▶ _Input records_:
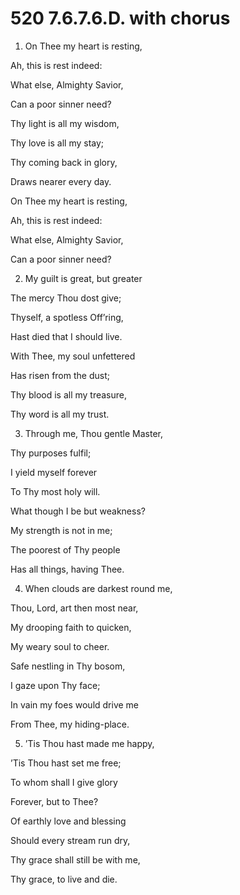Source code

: # 520 7.6.7.6.D. with chorus

1.  On Thee my heart is resting,

Ah, this is rest indeed:

What else, Almighty Savior,

Can a poor sinner need?

Thy light is all my wisdom,

Thy love is all my stay;

Thy coming back in glory,

Draws nearer every day.

On Thee my heart is resting,

Ah, this is rest indeed:

What else, Almighty Savior,

Can a poor sinner need?

2.  My guilt is great, but greater

The mercy Thou dost give;

Thyself, a spotless Off’ring,

Hast died that I should live.

With Thee, my soul unfettered

Has risen from the dust;

Thy blood is all my treasure,

Thy word is all my trust.

3.  Through me, Thou gentle Master,

Thy purposes fulfil;

I yield myself forever

To Thy most holy will.

What though I be but weakness?

My strength is not in me;

The poorest of Thy people

Has all things, having Thee.

4.  When clouds are darkest round me,

Thou, Lord, art then most near,

My drooping faith to quicken,

My weary soul to cheer.

Safe nestling in Thy bosom,

I gaze upon Thy face;

In vain my foes would drive me

From Thee, my hiding-place.

5.  ’Tis Thou hast made me happy,

’Tis Thou hast set me free;

To whom shall I give glory

Forever, but to Thee?

Of earthly love and blessing

Should every stream run dry,

Thy grace shall still be with me,

Thy grace, to live and die.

▶ _Description of the task_:
Repeat the lines above exactly, and keep every picture out.

▶ _Output for this exercise_:
Source code

: # 520 7.6.7.6.D. with chorus

1.  On Thee my heart is resting,

Ah, this is rest indeed:

What else, Almighty Savior,

Can a poor sinner need?

Thy light is all my wisdom,

Thy love is all my stay;

Thy coming back in glory,

Draws nearer every day.

On Thee my heart is resting,

Ah, this is rest indeed:

What else, Almighty Savior,

Can a poor sinner need?

2.  My guilt is great, but greater

The mercy Thou dost give;

Thyself, a spotless Off’ring,

Hast died that I should live.

With Thee, my soul unfettered

Has risen from the dust;

Thy blood is all my treasure,

Thy word is all my trust.

3.  Through me, Thou gentle Master,

Thy purposes fulfil;

I yield myself forever

To Thy most holy will.

What though I be but weakness?

My strength is not in me;

The poorest of Thy people

Has all things, having Thee.

4.  When clouds are darkest round me,

Thou, Lord, art then most near,

My drooping faith to quicken,

My weary soul to cheer.

Safe nestling in Thy bosom,

I gaze upon Thy face;

In vain my foes would drive me

From Thee, my hiding-place.

5.  ’Tis Thou hast made me happy,

’Tis Thou hast set me free;

To whom shall I give glory

Forever, but to Thee?

Of earthly love and blessing

Should every stream run dry,

Thy grace shall still be with me,

Thy grace, to live and die.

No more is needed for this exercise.